I have a Dataframe like this:
| name | phase | value |
|---|---|---|
| BOB | 1 | .9 |
| BOB | 2 | .05 |
| BOB | 3 | .05 |
| JOHN | 2 | .45 |
| JOHN | 3 | .45 |
| JOHN | 4 | .05 |
| FRANK | 1 | .4 |
| FRANK | 3 | .6 |
I want to find which entry in column 'phase' has the maximum value in column 'value'.
If more than one share the same maximum value keep the first or a random value for 'phase'.
Desired result table:
| name | phase | value |
|---|---|---|
| BOB | 1 | .9 |
| JOHN | 2 | .45 |
| FRANK | 3 | .6 |
my approach was:
df.groupby(['name'])[['phase','value']].max()

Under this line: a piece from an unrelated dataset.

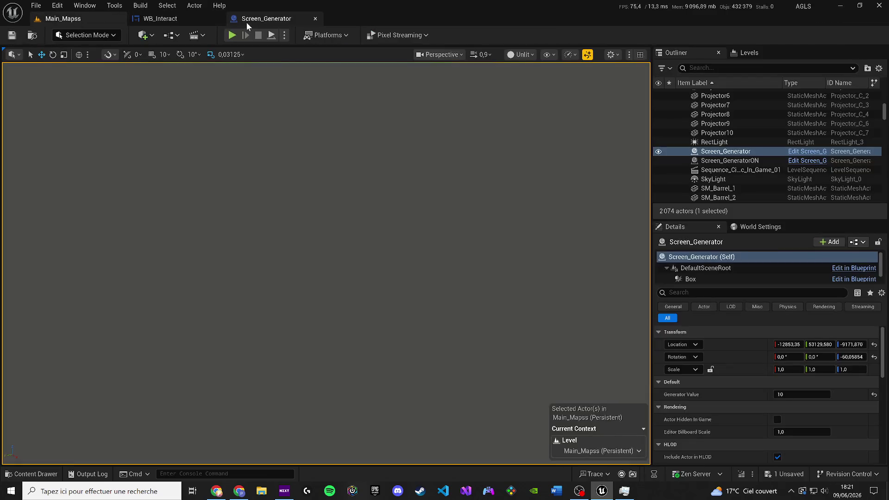
{"action": "key", "text": "alt+p"}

but it returned incorrect values.
You don't need to use groupby. Sort values by value and phase (adjust the order if necessary) and drop duplicates by name:
out = (df.sort_values(['value', 'phase'], ascending=[False, True])
.drop_duplicates('name')
.sort_index(ignore_index=True))
print(out)
# Output
name phase value
0 BOB 1 0.90
1 JOHN 2 0.45
2 FRANK 3 0.60
Try to sort the dataframe first:
df = df.sort_values(
by=["name", "value", "phase"], ascending=[True, False, True]
)
x = df.groupby("name", as_index=False).first()
print(x)
Prints:
name phase value
0 BOB 1 0.90
1 FRANK 1 0.60
2 JOHN 1 0.45
A possible solution, that could avoid sorting is with groupby:
df.loc[df.groupby('name', sort = False).value.idxmax()]
name phase value
0 BOB 1 0.90
3 JOHN 2 0.45
7 FRANK 3 0.60
You may check
out = df.sort_values('value',ascending=False).drop_duplicates('name').sort_index()
Out[434]:
name phase value
0 BOB 1 0.90
3 JOHN 2 0.45
7 FRANK 3 0.60